Em Portugal tenho tido uma relação muito próxima com o Luís Soldado. Já estreei muitas obras dele e o nosso caminho acabou por se cruzar também no College. É para mim um dos compositores mais marcantes da nossa geração. É um compositor que se tem dedicado muito ao reportório com voz, nomeadamente à ópera e não só. Também destacaria o Bruno Soeiro, um compositor absolutamente genial da nova geração. Isto para falar das pessoas que me são mais próximas mas já trabalhei com outros compositores como o Nuno Côrte-Real, com o Alexandre Delgado, Luís Tinoco, Isabel Soveral, Fernando Lapa, James MacMillan, Augusta Read Thomas, uma das compositoras mais marcantes da cena musical americana. Trabalhei com ela num concerto que foi transmitido em direto para a BBC, o que também foi muito estimulante.
O Maestro Rui Pinheiro é licenciado e pós-graduado em piano. A sua carreira enquanto instrumentista teve que ser interrompida para que abraçasse a direção?
Neste momento sim. Completamente interrompida. Fiz o meu percurso como pianista. Estudei na ESMAE, no Porto indo depois para Budapeste onde fiz a pós-graduação em piano em música de câmara, na Academia Ferenc Liszt, depois ainda fiz o meu primeiro mestrado em piano na Universidade Nova de Lisboa e nessa altura comecei a dar aulas no Conservatório e tinha uma carreira bastante ativa como pianista, não tanto como solista mas com música de câmara que é uma coisa que me dava imenso prazer em fazer. Quando surgiu esta oportunidade de ir estudar para Londres, tendo em conta o trabalho que é necessário para que um pianista se mantenha em forma e o trabalho que é solicitado a um maestro tive que deixar a carreira de pianista um pouco em "standby" mas é algo do qual não me arrependo absolutamente nada. Para mim é muito agradável poder ser maestro a tempo inteiro mas tal não me dá o mínimo de espaço para poder tirar umas horinhas para estudar piano.
Mais uma vez agradecemos este tempo que nos dedicou. Para terminarmos deixamos aqui uma questão relacionada com a sua carreira na área da direção. Quais os grandes nomes desta área que mais o marcaram no seu percurso formativo?

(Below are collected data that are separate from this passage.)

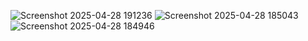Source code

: ![Screenshot 2025-04-28 191236](https://github.com/user-attachments/assets/671886f0-510e-478e-8670-245642e8366f)
![Screenshot 2025-04-28 185043](https://github.com/user-attachments/assets/7436f0d8-51f7-40a9-b149-a7eac75a7272)
![Screenshot 2025-04-28 184946](https://github.com/user-attachments/assets/ce42e906-bc46-430d-853b-439e91f6743b)
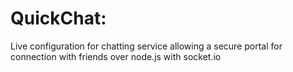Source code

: # QuickChat:
Live configuration for chatting service allowing a secure portal for connection with friends over node.js with socket.io

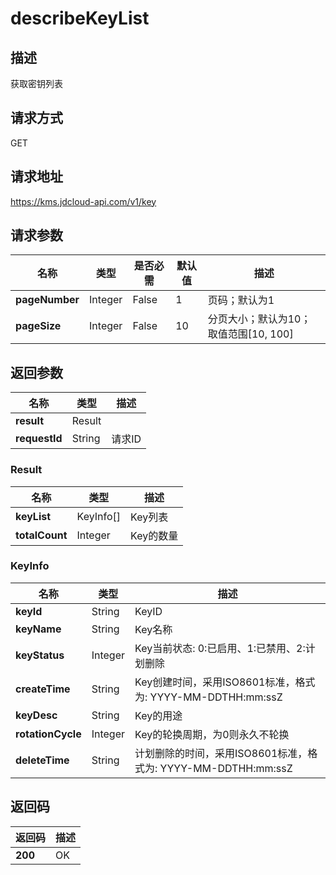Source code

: # describeKeyList


## 描述
获取密钥列表

## 请求方式
GET

## 请求地址
https://kms.jdcloud-api.com/v1/key


## 请求参数
|名称|类型|是否必需|默认值|描述|
|---|---|---|---|---|
|**pageNumber**|Integer|False|1|页码；默认为1|
|**pageSize**|Integer|False|10|分页大小；默认为10；取值范围[10, 100]|


## 返回参数
|名称|类型|描述|
|---|---|---|
|**result**|Result| |
|**requestId**|String|请求ID|

### <div id="Result">Result</div>
|名称|类型|描述|
|---|---|---|
|**keyList**|KeyInfo[]|Key列表|
|**totalCount**|Integer|Key的数量|
### <div id="KeyInfo">KeyInfo</div>
|名称|类型|描述|
|---|---|---|
|**keyId**|String|KeyID|
|**keyName**|String|Key名称|
|**keyStatus**|Integer|Key当前状态: 0:已启用、1:已禁用、2:计划删除|
|**createTime**|String|Key创建时间，采用ISO8601标准，格式为: YYYY-MM-DDTHH:mm:ssZ|
|**keyDesc**|String|Key的用途|
|**rotationCycle**|Integer|Key的轮换周期，为0则永久不轮换|
|**deleteTime**|String|计划删除的时间，采用ISO8601标准，格式为: YYYY-MM-DDTHH:mm:ssZ|

## 返回码
|返回码|描述|
|---|---|
|**200**|OK|
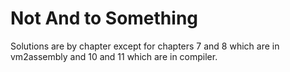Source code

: # Not And to Something

Solutions are by chapter except for chapters 7 and 8 which are in vm2assembly and 10 and 11 which are in compiler.
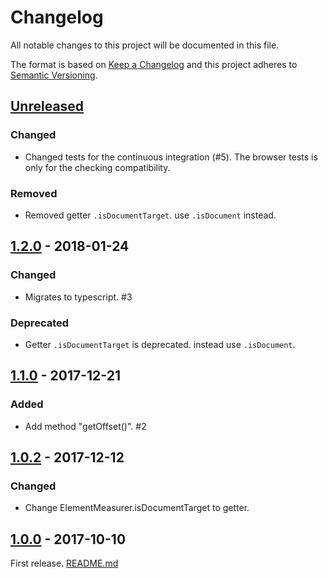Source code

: # Changelog

All notable changes to this project will be documented in this file.

The format is based on [Keep a Changelog](http://keepachangelog.com/en/1.0.0/)
and this project adheres to [Semantic Versioning](http://semver.org/spec/v2.0.0.html).

## [Unreleased]

### Changed

- Changed tests for the continuous integration (#5).
  The browser tests is only for the checking compatibility.

### Removed

- Removed getter `.isDocumentTarget`. use `.isDocument` instead.

## [1.2.0] - 2018-01-24

### Changed

- Migrates to typescript. #3

### Deprecated

- Getter `.isDocumentTarget` is deprecated. instead use `.isDocument`.

## [1.1.0] - 2017-12-21

### Added

- Add method "getOffset()". #2

## [1.0.2] - 2017-12-12

### Changed

- Change ElementMeasurer.isDocumentTarget to getter.

## [1.0.0] - 2017-10-10

First release. [README.md](https://github.com/archco/element-measurer/blob/master/README.md)

[Unreleased]: https://github.com/archco/element-measurer/compare/v1.2.0...HEAD
[1.2.0]: https://github.com/archco/element-measurer/compare/v1.1.0...v1.2.0
[1.1.0]: https://github.com/archco/element-measurer/compare/v1.0.2...v1.1.0
[1.0.2]: https://github.com/archco/element-measurer/compare/v1.0.0...v1.0.2
[1.0.0]: https://github.com/archco/element-measurer/compare/361bfbb...v1.0.0
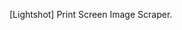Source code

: [Lightshot] Print Screen Image Scraper.                                                                                                  

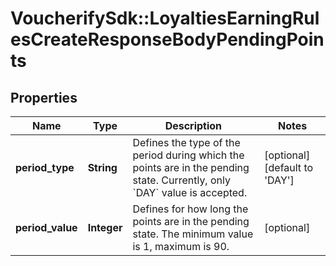 # VoucherifySdk::LoyaltiesEarningRulesCreateResponseBodyPendingPoints

## Properties

| Name | Type | Description | Notes |
| ---- | ---- | ----------- | ----- |
| **period_type** | **String** | Defines the type of the period during which the points are in the pending state. Currently, only &#x60;DAY&#x60; value is accepted. | [optional][default to &#39;DAY&#39;] |
| **period_value** | **Integer** | Defines for how long the points are in the pending state. The minimum value is 1, maximum is 90. | [optional] |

Logicamente os meus professores em Inglaterra, Peter Stark e Robin O'Neill, que foram pessoas absolutamente marcantes. Como já referi o maestro António Lourenço foi uma pessoa muito marcante para mim por me ter dado um voto de confiança proporcionando-me a oportunidade de dirigir. É claro que no Royal College of Music foi importante trabalhar com pessoas como Esa-Pekka Salonen, pois foi fantástico poder trabalhar ao lado dele, com o maestro Roger Norrington, uma pessoa que faz uma abordagem mais ligada à música do século XVIII embora utilizando instrumentos modernos. Já na Orquestra Sinfónica de Bournemouth foi fantástico ver trabalhar o Maestro Sir John Eliot Gardiner.